“Breakfast”, my father always said, “is the most important meal of the day.” About one month ago, a teacher named Sara Gibson Howton posted an image of the snack cabinet she keeps in her classroom on social media and the image highlights that very point. In a survey of 1,000 public school teachers and principals, 76% say that students regularly come to school hungry, of those, 81% say it happens at least once a week. Children are coming to school that sometimes have not eaten since lunch the day before. Teachers are trying to fill in the gap spending an average of $37 per month on food for their classrooms. The money comes out of their pocket because educators know their students need nourishment in order to learn.
We wrote in a post from August 2015:
Hungry children have more social and behavioral problems, have less energy for complex social interactions, and cannot adapt as effectively to environmental stresses. The negative effects of hunger and food insecurity on children are:
In the latest report from the Food Research and Action Center (FRAC), more than 12 million children of the 21 million who qualify for free lunch, eat free or low-cost breakfast at school. Too many miss out either because the meal is served before school starts, kids can’t get there in time or because students are too ashamed to admit their families can’t afford the basics, or their schools simply do not offer breakfast. To counteract these challenges, many schools have moved to no cost breakfasts for all students, leading the path to implementing in-classroom breakfast. Teachers who do have in classroom breakfast report that the positive results are worth the 15 minutes of class time for the meal. They are using the time to collect assignments, take role call, and read announcements. Students become more energized and ready to learn. There is greater attendance, increased attentiveness, fewer behavioral problems, greater recall and problem solving.

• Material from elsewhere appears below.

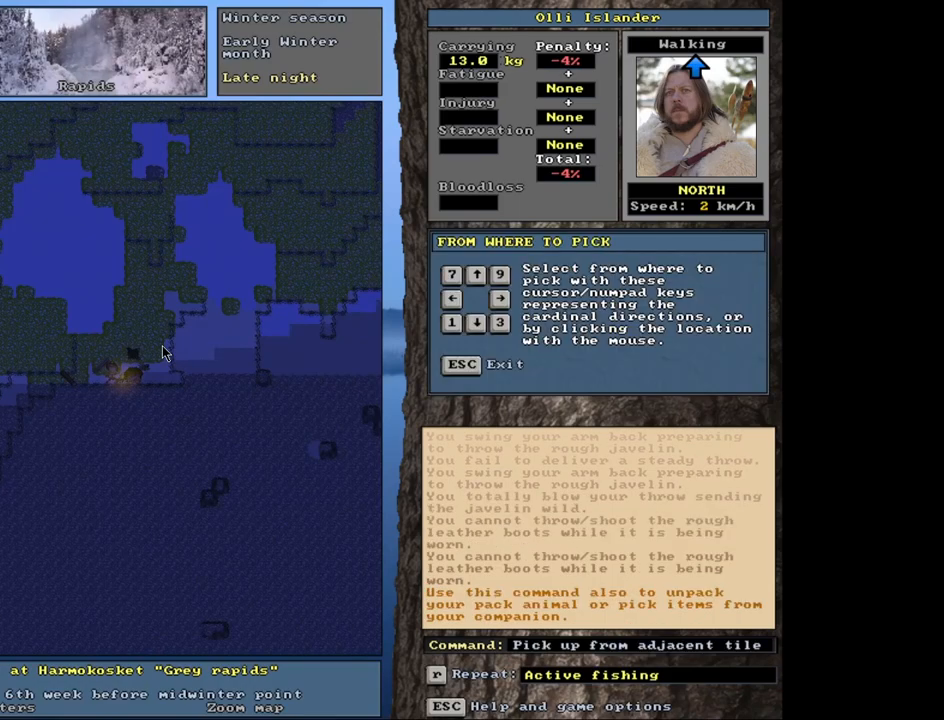
{"keys": [], "mouse": [], "events": []}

School breakfast and lunch programs are becoming more important than ever. For the first time, low-income children make up more than half of all students in public schools in the US. Within the communities we serve at Table to Table, 54% of students are eligible for school breakfast programs in Essex County, 55% are eligible in Hudson County and 57% in Passaic County. Although Bergen County is ranked #20 of 21 counties, there is still a 26% eligibility rate. That equates to 1 in 4 kids in one of the wealthiest counties in the country. Statewide, New Jersey has seen a 77% increase in the number of students receiving a healthy school breakfast, rising to more than 240,500 in April 2016. The progress is due to a greater number of districts serving “breakfast after the bell.”
School breakfast and lunch programs; along with SNAP benefits can give low-income children a chance at regular, healthy meals. And whether or not these programs exist, we, at Table to Table, continue to rescue and redistribute healthy food to community organizations like La Casa De Don Pedro in Newark and St. Augustine Youth Program, Paterson, to help fill the gap in breakfast, lunch AND dinner in a most nutritious way!
Food rescue can help teachers nourish children’s minds without having to worry about their bellies. And amazing teachers like Sarah Gibson Howton can continue to focus on educating the minds of the future.